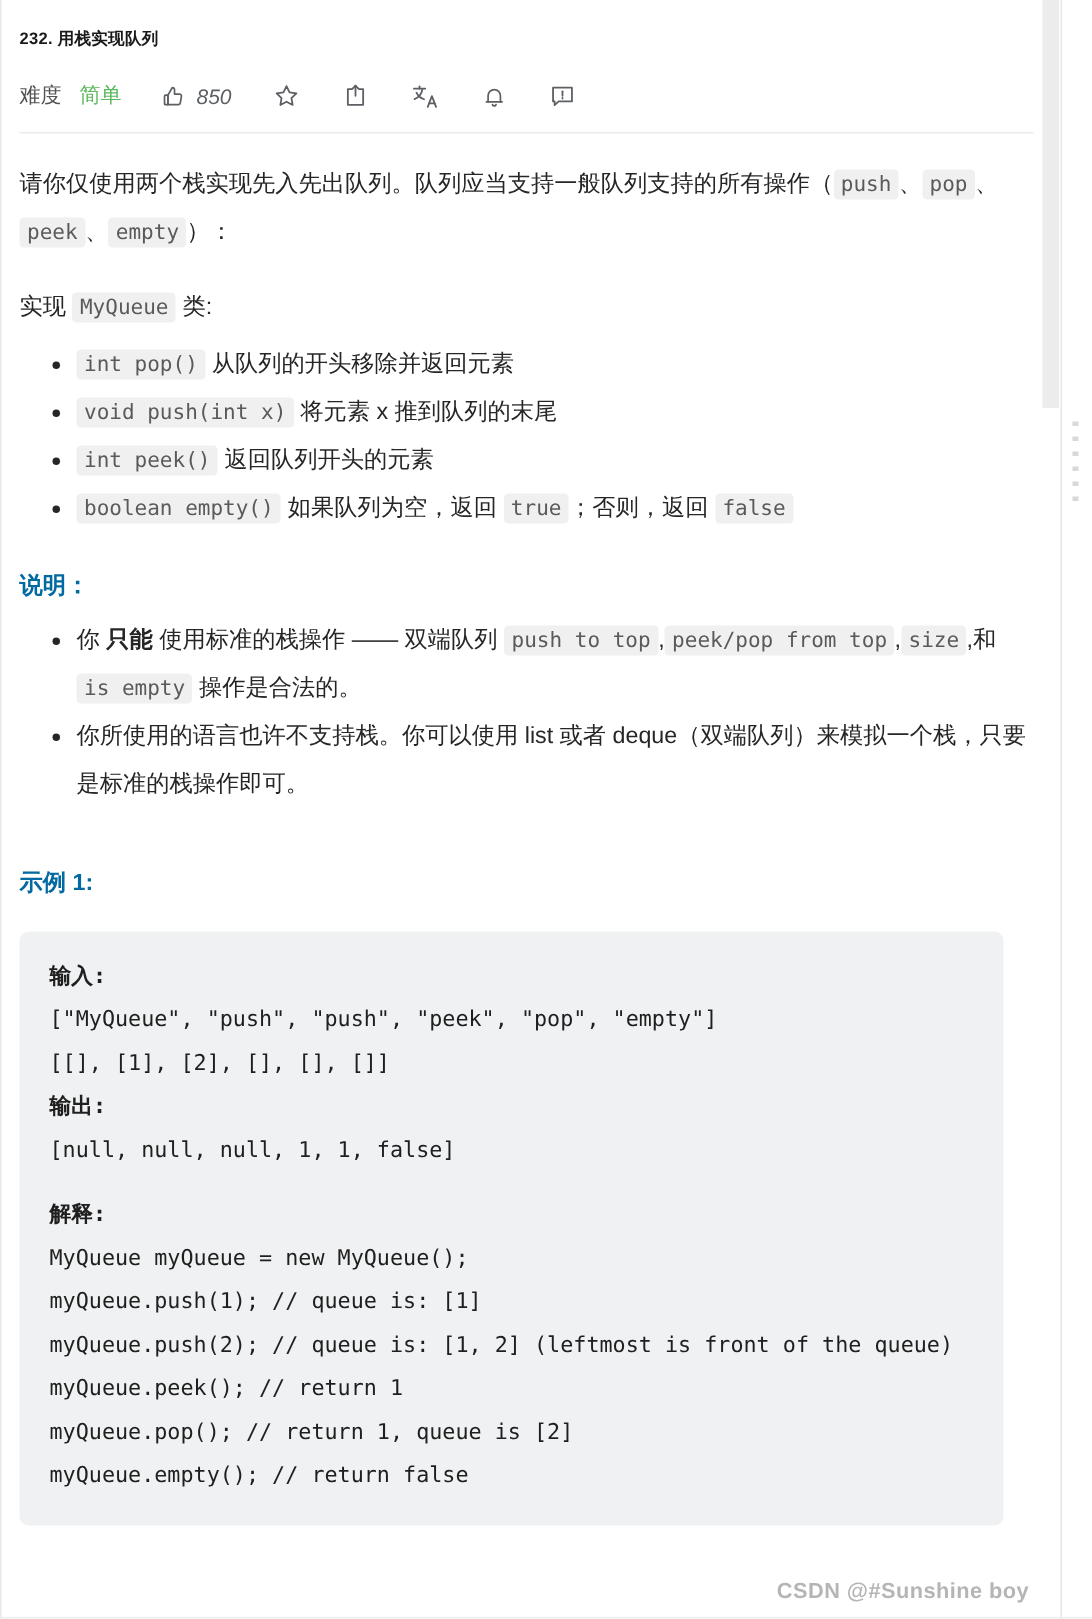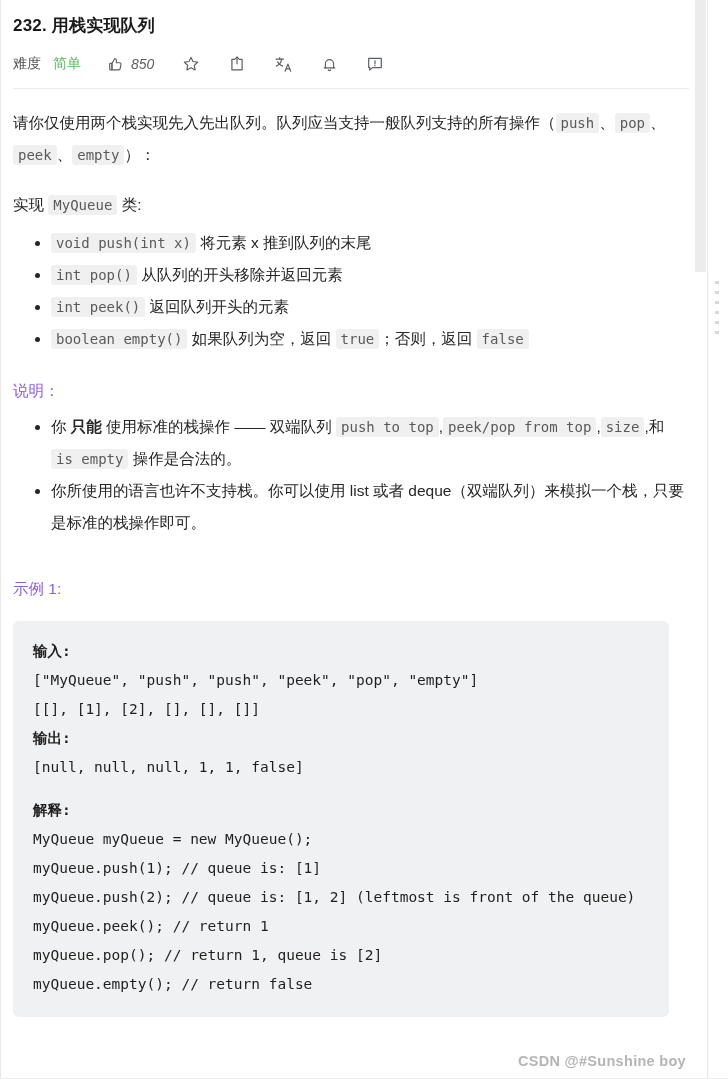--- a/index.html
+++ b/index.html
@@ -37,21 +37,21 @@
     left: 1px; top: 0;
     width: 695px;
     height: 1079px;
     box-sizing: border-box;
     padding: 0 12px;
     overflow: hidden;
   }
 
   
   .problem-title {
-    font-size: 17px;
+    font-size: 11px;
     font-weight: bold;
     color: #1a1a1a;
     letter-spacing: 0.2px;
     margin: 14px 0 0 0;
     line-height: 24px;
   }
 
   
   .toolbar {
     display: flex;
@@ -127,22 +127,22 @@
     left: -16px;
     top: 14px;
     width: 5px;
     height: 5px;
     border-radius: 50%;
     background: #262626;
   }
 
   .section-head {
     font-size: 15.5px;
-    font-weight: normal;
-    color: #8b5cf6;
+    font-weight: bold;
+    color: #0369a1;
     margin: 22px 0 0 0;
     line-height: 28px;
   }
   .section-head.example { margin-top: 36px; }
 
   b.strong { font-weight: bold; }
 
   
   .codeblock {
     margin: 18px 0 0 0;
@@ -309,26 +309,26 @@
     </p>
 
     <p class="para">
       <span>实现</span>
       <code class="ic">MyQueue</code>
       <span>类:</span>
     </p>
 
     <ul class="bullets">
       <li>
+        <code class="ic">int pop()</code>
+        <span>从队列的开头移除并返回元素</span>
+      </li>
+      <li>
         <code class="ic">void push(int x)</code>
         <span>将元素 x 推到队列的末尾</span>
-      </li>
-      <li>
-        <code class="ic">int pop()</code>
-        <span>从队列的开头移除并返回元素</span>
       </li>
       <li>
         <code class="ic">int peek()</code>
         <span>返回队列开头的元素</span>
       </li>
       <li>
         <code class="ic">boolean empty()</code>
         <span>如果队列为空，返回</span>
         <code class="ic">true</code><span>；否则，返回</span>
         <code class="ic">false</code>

+---+

> _Task_
An exact repeat of the listing above, pictures excluded, is the answer.

> _Task result_
--- a/index.html
+++ b/index.html
@@ -37,21 +37,21 @@
     left: 1px; top: 0;
     width: 695px;
     height: 1079px;
     box-sizing: border-box;
     padding: 0 12px;
     overflow: hidden;
   }
 
   
   .problem-title {
-    font-size: 17px;
+    font-size: 11px;
     font-weight: bold;
     color: #1a1a1a;
     letter-spacing: 0.2px;
     margin: 14px 0 0 0;
     line-height: 24px;
   }
 
   
   .toolbar {
     display: flex;
@@ -127,22 +127,22 @@
     left: -16px;
     top: 14px;
     width: 5px;
     height: 5px;
     border-radius: 50%;
     background: #262626;
   }
 
   .section-head {
     font-size: 15.5px;
-    font-weight: normal;
-    color: #8b5cf6;
+    font-weight: bold;
+    color: #0369a1;
     margin: 22px 0 0 0;
     line-height: 28px;
   }
   .section-head.example { margin-top: 36px; }
 
   b.strong { font-weight: bold; }
 
   
   .codeblock {
     margin: 18px 0 0 0;
@@ -309,26 +309,26 @@
     </p>
 
     <p class="para">
       <span>实现</span>
       <code class="ic">MyQueue</code>
       <span>类:</span>
     </p>
 
     <ul class="bullets">
       <li>
+        <code class="ic">int pop()</code>
+        <span>从队列的开头移除并返回元素</span>
+      </li>
+      <li>
         <code class="ic">void push(int x)</code>
         <span>将元素 x 推到队列的末尾</span>
-      </li>
-      <li>
-        <code class="ic">int pop()</code>
-        <span>从队列的开头移除并返回元素</span>
       </li>
       <li>
         <code class="ic">int peek()</code>
         <span>返回队列开头的元素</span>
       </li>
       <li>
         <code class="ic">boolean empty()</code>
         <span>如果队列为空，返回</span>
         <code class="ic">true</code><span>；否则，返回</span>
         <code class="ic">false</code>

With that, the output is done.